• _WHAT IS BEING ASKED_: Could you echo back the whole listing below word for word, leaving out the pictures?

═════ DATA SECTION

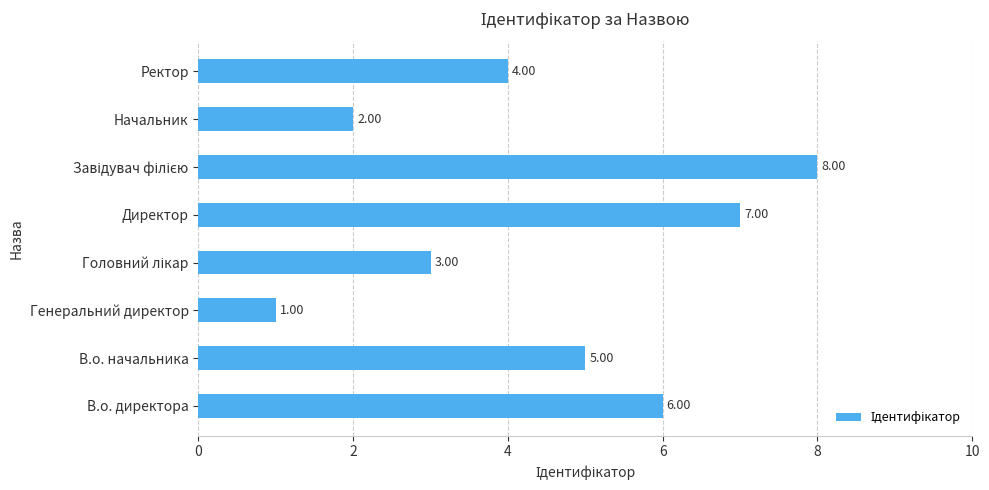

At which label is the value closest to 4?

Ректор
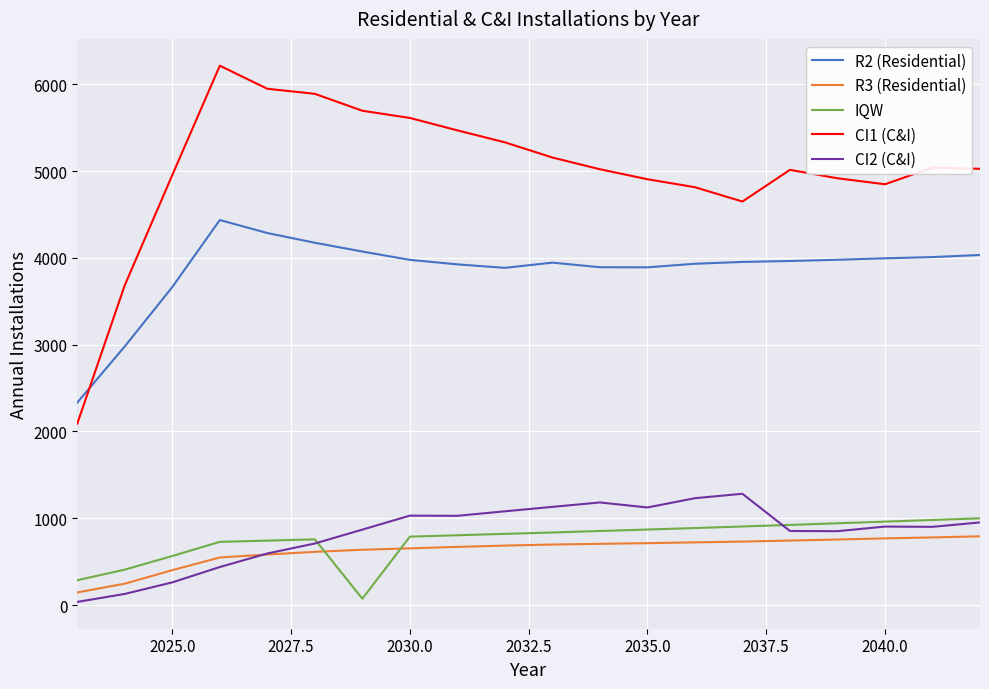

True or false: IQW and CI1 (C&I) cross at least once.

False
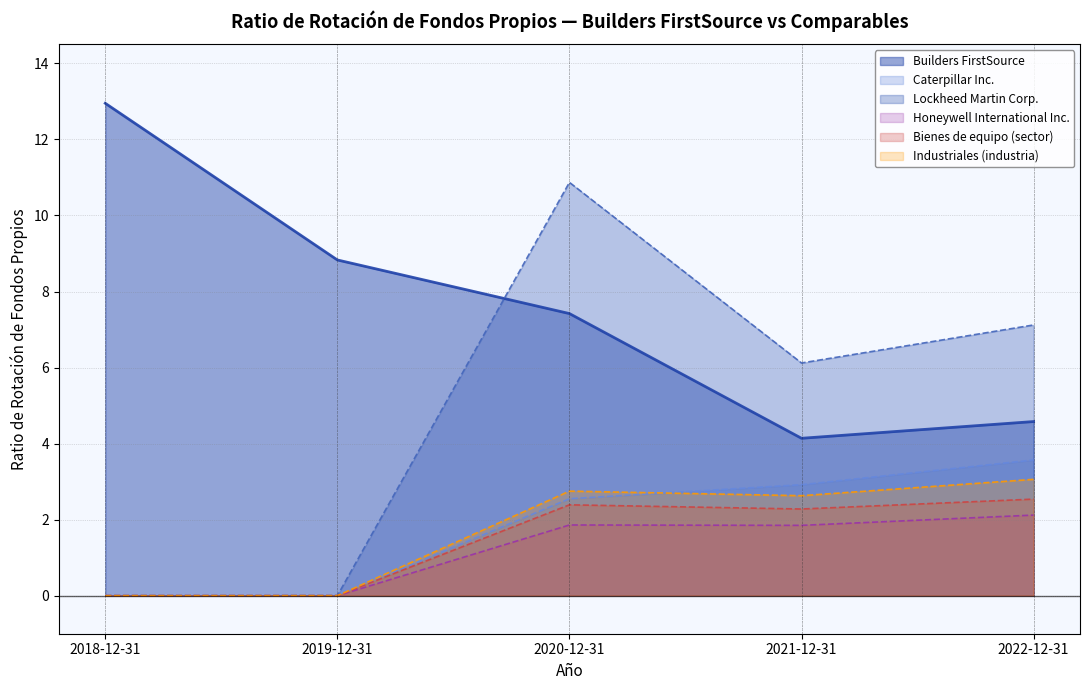

What position from the left is 2019-12-31?

2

══════════

• _OUTPUT FOR THIS TASK_:
At which label is the value closest to 4?

Ректор

True or false: IQW and CI1 (C&I) cross at least once.

False

What position from the left is 2019-12-31?

2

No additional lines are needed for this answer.